The adaptive immune system, also known as acquired immunity, employs specific antigens to mount a strategic immune response. Unlike the innate immune system, which attacks only when general threats are identified, adaptive immunity is activated by pathogen exposure and uses immunological memory to learn about the threat and enhance the immune response accordingly. The adaptive immune response reacts much more slowly to threats and infections than the innate immune response, which is always primed and ready to fight.
Scientists studied the adaptive immune system as a kind of artificial intelligence that can be trained to produce the correct response to invasion by pathogens. This work may lead to more effective vaccines and immune-boosting therapies.
Scientists from The University of Tokyo’s Institute of Industrial Science demonstrated how the adaptive immune system controls the immune response to repeated infections using a method similar to reinforcement learning. This research could lead to significant advancements in vaccine development and immune-boosting interventions.
The immune system is a network of special cells, tissues, proteins, and organs that work together to defend the body against potentially harmful foreign invaders and disease. When our immune system is working properly, it detects threats like bacteria, parasites, and viruses and initiates an immune response to destroy them. Our immune system is divided into two categories: innate and adaptive.
The adaptive immune system in the human body fights germs by remembering previous infections so that it can respond quickly if the same pathogens return. This intricate process is dependent on the cooperation of numerous cell types. T helpers are among these, and they help by coordinating the response of other parts of the immune system, known as effector cells, such as T killers and B cells. When an invading pathogen is detected, antigen-presenting cells deliver a piece of the germ to a T cell. In a process known as clonal selection, certain T cells become activated and multiply many times. These clones then mobilize a specific set of effector cells to combat the germs. Despite decades of research into the immune system, the “algorithm” used by T cells to optimize their response to threats remains largely unknown.
Scientists at The University of Tokyo have now used an artificial intelligence framework to demonstrate that the number of T helpers acts as a “hidden layer” between inputs and outputs in an artificial neural network, which is commonly used in adaptive learning. The antigens presented are the inputs in this case, and the responding effector immune cells are the output. “We believe the immune network can reflect associations between antigen patterns and effective responses to pathogens, just as a neural network can be trained in machine learning,” says first author Takuya Kato.
Vaccinations can improve the efficiency of the adaptive response. A vaccine contains a non-harmful version of the germ against which you need to be protected. The adaptive system remembers the invader so that the next time it comes into contact with the germ, it can launch an attack quickly.

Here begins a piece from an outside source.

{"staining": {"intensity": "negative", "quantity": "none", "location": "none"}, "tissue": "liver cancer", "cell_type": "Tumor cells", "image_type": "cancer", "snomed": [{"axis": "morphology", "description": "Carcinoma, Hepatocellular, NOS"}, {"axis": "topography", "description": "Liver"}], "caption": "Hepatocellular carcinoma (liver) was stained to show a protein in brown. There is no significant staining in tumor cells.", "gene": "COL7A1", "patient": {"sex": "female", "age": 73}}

The main difference between the adaptive immune system and computer machine learning is that only the number of T helper cells of each type can be changed, as opposed to the weights of connections between nodes in each layer. After undergoing adaptive learning, the team used computer simulations to predict the distribution of T cell abundances. These values were discovered to be consistent with experimental data based on genetic sequencing of actual T helper cells.

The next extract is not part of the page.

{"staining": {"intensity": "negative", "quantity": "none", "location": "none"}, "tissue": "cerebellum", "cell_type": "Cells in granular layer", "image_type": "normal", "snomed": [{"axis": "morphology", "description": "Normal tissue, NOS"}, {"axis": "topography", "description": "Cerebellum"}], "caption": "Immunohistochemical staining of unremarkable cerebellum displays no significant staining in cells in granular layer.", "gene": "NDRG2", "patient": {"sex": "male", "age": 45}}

“Our theoretical framework may fundamentally alter our understanding of adaptive immunity as a true learning system,” says co-author Tetsuya Kobayashi. “This research has the potential to shed light on other complex adaptive systems, as well as ways to optimize vaccines to elicit a stronger immune response.”
The adaptive, or acquired, immune response to an initial infection takes days, if not weeks, to establish, far longer than the innate response. However, adaptive immunity is more specific to an invading pathogen and can fight back much faster than the innate response if it has previously encountered the pathogen. Adaptive immunity develops after being exposed to an antigen, either from a pathogen or from a vaccination. An antigen is a molecule that binds to a specific antibody, frequently eliciting an immune response.